EXERCISE TASK.
Can you copy out every one of the rows below, reproducing each line word for word?

Saved entries:
---------------
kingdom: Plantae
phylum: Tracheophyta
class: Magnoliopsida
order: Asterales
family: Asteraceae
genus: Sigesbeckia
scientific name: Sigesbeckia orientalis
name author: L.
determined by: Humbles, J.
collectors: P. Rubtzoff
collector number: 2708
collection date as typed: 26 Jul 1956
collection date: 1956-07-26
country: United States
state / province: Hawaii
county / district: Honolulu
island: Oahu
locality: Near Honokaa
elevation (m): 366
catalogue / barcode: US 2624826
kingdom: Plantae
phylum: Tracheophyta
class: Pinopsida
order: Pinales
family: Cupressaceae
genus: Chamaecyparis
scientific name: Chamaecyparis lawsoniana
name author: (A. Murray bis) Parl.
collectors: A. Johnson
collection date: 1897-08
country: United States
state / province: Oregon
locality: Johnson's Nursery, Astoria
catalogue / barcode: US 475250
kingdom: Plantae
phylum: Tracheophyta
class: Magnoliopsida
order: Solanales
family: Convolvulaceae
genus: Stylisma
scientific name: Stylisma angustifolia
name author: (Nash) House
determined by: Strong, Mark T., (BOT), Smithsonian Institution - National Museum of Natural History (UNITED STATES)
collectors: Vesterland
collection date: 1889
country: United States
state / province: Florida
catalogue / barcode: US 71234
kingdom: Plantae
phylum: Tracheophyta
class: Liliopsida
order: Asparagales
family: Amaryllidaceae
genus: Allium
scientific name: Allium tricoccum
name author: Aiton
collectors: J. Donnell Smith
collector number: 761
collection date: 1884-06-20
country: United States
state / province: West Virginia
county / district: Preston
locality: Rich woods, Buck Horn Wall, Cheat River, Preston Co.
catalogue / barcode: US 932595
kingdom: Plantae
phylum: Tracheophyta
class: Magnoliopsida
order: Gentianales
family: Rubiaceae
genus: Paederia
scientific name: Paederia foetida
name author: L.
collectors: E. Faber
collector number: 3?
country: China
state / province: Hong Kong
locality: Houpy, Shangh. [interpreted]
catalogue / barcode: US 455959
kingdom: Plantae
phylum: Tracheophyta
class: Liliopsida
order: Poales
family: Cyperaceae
---------------
EXERCISE OUTPUT.
kingdom: Plantae
phylum: Tracheophyta
class: Magnoliopsida
order: Asterales
family: Asteraceae
genus: Sigesbeckia
scientific name: Sigesbeckia orientalis
name author: L.
determined by: Humbles, J.
collectors: P. Rubtzoff
collector number: 2708
collection date as typed: 26 Jul 1956
collection date: 1956-07-26
country: United States
state / province: Hawaii
county / district: Honolulu
island: Oahu
locality: Near Honokaa
elevation (m): 366
catalogue / barcode: US 2624826
kingdom: Plantae
phylum: Tracheophyta
class: Pinopsida
order: Pinales
family: Cupressaceae
genus: Chamaecyparis
scientific name: Chamaecyparis lawsoniana
name author: (A. Murray bis) Parl.
collectors: A. Johnson
collection date: 1897-08
country: United States
state / province: Oregon
locality: Johnson's Nursery, Astoria
catalogue / barcode: US 475250
kingdom: Plantae
phylum: Tracheophyta
class: Magnoliopsida
order: Solanales
family: Convolvulaceae
genus: Stylisma
scientific name: Stylisma angustifolia
name author: (Nash) House
determined by: Strong, Mark T., (BOT), Smithsonian Institution - National Museum of Natural History (UNITED STATES)
collectors: Vesterland
collection date: 1889
country: United States
state / province: Florida
catalogue / barcode: US 71234
kingdom: Plantae
phylum: Tracheophyta
class: Liliopsida
order: Asparagales
family: Amaryllidaceae
genus: Allium
scientific name: Allium tricoccum
name author: Aiton
collectors: J. Donnell Smith
collector number: 761
collection date: 1884-06-20
country: United States
state / province: West Virginia
county / district: Preston
locality: Rich woods, Buck Horn Wall, Cheat River, Preston Co.
catalogue / barcode: US 932595
kingdom: Plantae
phylum: Tracheophyta
class: Magnoliopsida
order: Gentianales
family: Rubiaceae
genus: Paederia
scientific name: Paederia foetida
name author: L.
collectors: E. Faber
collector number: 3?
country: China
state / province: Hong Kong
locality: Houpy, Shangh. [interpreted]
catalogue / barcode: US 455959
kingdom: Plantae
phylum: Tracheophyta
class: Liliopsida
order: Poales
family: Cyperaceae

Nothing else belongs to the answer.